Assignment
Transcribe the entries below exactly from their first line through the line containing "taxa in the", and let no picture into the copy.

Given data

-- Opening Marker --

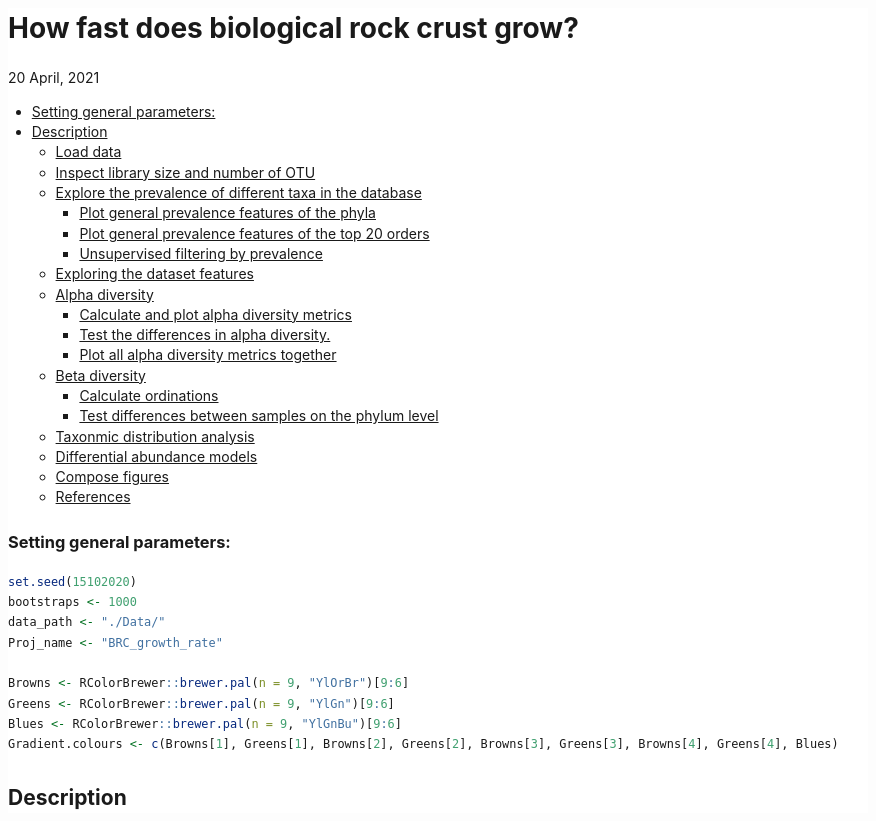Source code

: How fast does biological rock crust grow?
================
20 April, 2021

-   [Setting general parameters:](#setting-general-parameters)
-   [Description](#description)
    -   [Load data](#load-data)
    -   [Inspect library size and number of
        OTU](#inspect-library-size-and-number-of-otu)
    -   [Explore the prevalence of different taxa in the
        database](#explore-the-prevalence-of-different-taxa-in-the-database)
        -   [Plot general prevalence features of the
            phyla](#plot-general-prevalence-features-of-the-phyla)
        -   [Plot general prevalence features of the top 20
            orders](#plot-general-prevalence-features-of-the-top-20-orders)
        -   [Unsupervised filtering by
            prevalence](#unsupervised-filtering-by-prevalence)
    -   [Exploring the dataset
        features](#exploring-the-dataset-features)
    -   [Alpha diversity](#alpha-diversity)
        -   [Calculate and plot alpha diversity
            metrics](#calculate-and-plot-alpha-diversity-metrics)
        -   [Test the differences in alpha
            diversity.](#test-the-differences-in-alpha-diversity)
        -   [Plot all alpha diversity metrics
            together](#plot-all-alpha-diversity-metrics-together)
    -   [Beta diversity](#beta-diversity)
        -   [Calculate ordinations](#calculate-ordinations)
        -   [Test differences between samples on the phylum
            level](#test-differences-between-samples-on-the-phylum-level)
    -   [Taxonmic distribution
        analysis](#taxonmic-distribution-analysis)
    -   [Differential abundance models](#differential-abundance-models)
    -   [Compose figures](#compose-figures)
    -   [References](#references)

### Setting general parameters:

``` r
set.seed(15102020)
bootstraps <- 1000
data_path <- "./Data/"
Proj_name <- "BRC_growth_rate"

Browns <- RColorBrewer::brewer.pal(n = 9, "YlOrBr")[9:6]
Greens <- RColorBrewer::brewer.pal(n = 9, "YlGn")[9:6]
Blues <- RColorBrewer::brewer.pal(n = 9, "YlGnBu")[9:6]
Gradient.colours <- c(Browns[1], Greens[1], Browns[2], Greens[2], Browns[3], Greens[3], Browns[4], Greens[4], Blues)
```

## Description
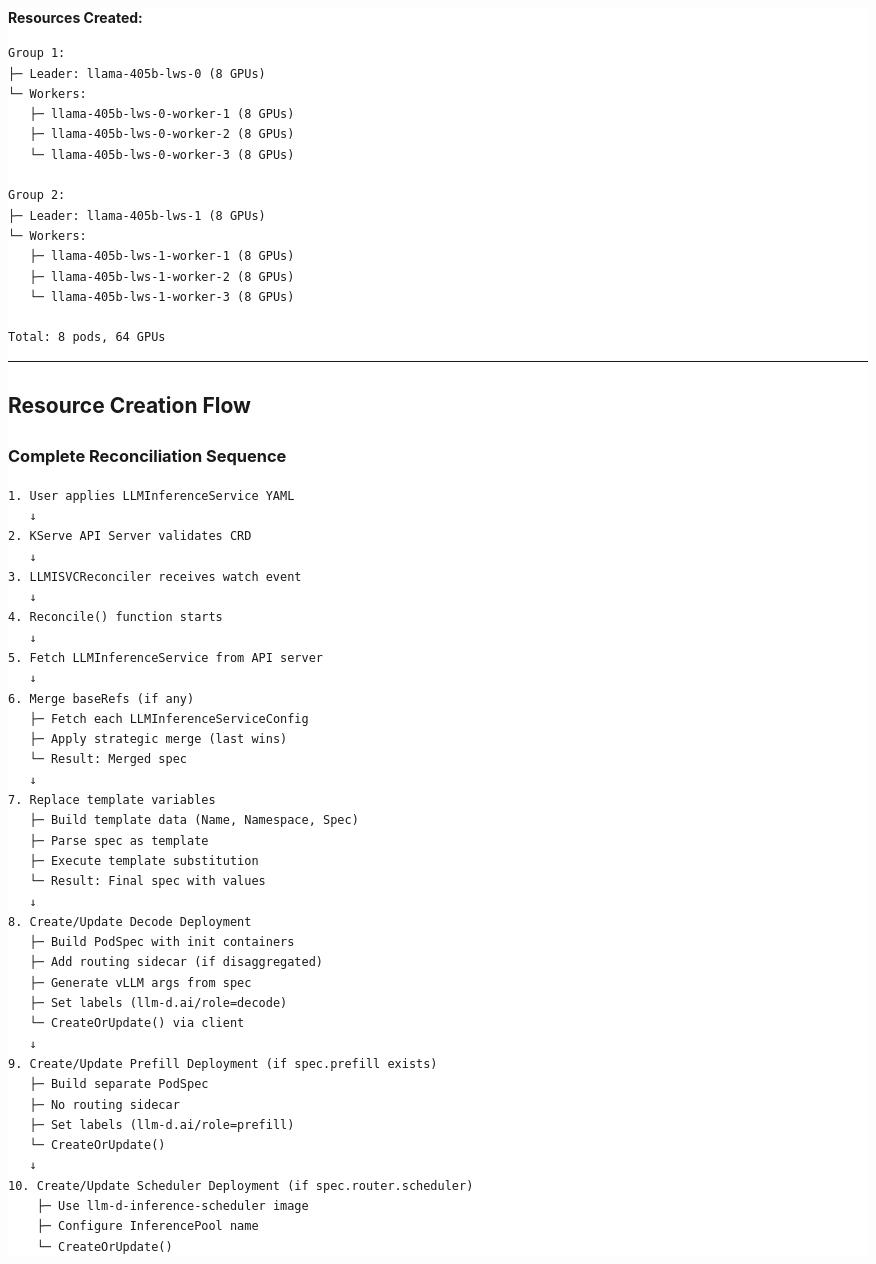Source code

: **Resources Created:**
```
Group 1:
├─ Leader: llama-405b-lws-0 (8 GPUs)
└─ Workers:
   ├─ llama-405b-lws-0-worker-1 (8 GPUs)
   ├─ llama-405b-lws-0-worker-2 (8 GPUs)
   └─ llama-405b-lws-0-worker-3 (8 GPUs)

Group 2:
├─ Leader: llama-405b-lws-1 (8 GPUs)
└─ Workers:
   ├─ llama-405b-lws-1-worker-1 (8 GPUs)
   ├─ llama-405b-lws-1-worker-2 (8 GPUs)
   └─ llama-405b-lws-1-worker-3 (8 GPUs)

Total: 8 pods, 64 GPUs
```

---

## Resource Creation Flow

### Complete Reconciliation Sequence

```
1. User applies LLMInferenceService YAML
   ↓
2. KServe API Server validates CRD
   ↓
3. LLMISVCReconciler receives watch event
   ↓
4. Reconcile() function starts
   ↓
5. Fetch LLMInferenceService from API server
   ↓
6. Merge baseRefs (if any)
   ├─ Fetch each LLMInferenceServiceConfig
   ├─ Apply strategic merge (last wins)
   └─ Result: Merged spec
   ↓
7. Replace template variables
   ├─ Build template data (Name, Namespace, Spec)
   ├─ Parse spec as template
   ├─ Execute template substitution
   └─ Result: Final spec with values
   ↓
8. Create/Update Decode Deployment
   ├─ Build PodSpec with init containers
   ├─ Add routing sidecar (if disaggregated)
   ├─ Generate vLLM args from spec
   ├─ Set labels (llm-d.ai/role=decode)
   └─ CreateOrUpdate() via client
   ↓
9. Create/Update Prefill Deployment (if spec.prefill exists)
   ├─ Build separate PodSpec
   ├─ No routing sidecar
   ├─ Set labels (llm-d.ai/role=prefill)
   └─ CreateOrUpdate()
   ↓
10. Create/Update Scheduler Deployment (if spec.router.scheduler)
    ├─ Use llm-d-inference-scheduler image
    ├─ Configure InferencePool name
    └─ CreateOrUpdate()
```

-- Closing Marker --

Answer box
Source code

: How fast does biological rock crust grow?
================
20 April, 2021

-   [Setting general parameters:](#setting-general-parameters)
-   [Description](#description)
    -   [Load data](#load-data)
    -   [Inspect library size and number of
        OTU](#inspect-library-size-and-number-of-otu)
    -   [Explore the prevalence of different taxa in the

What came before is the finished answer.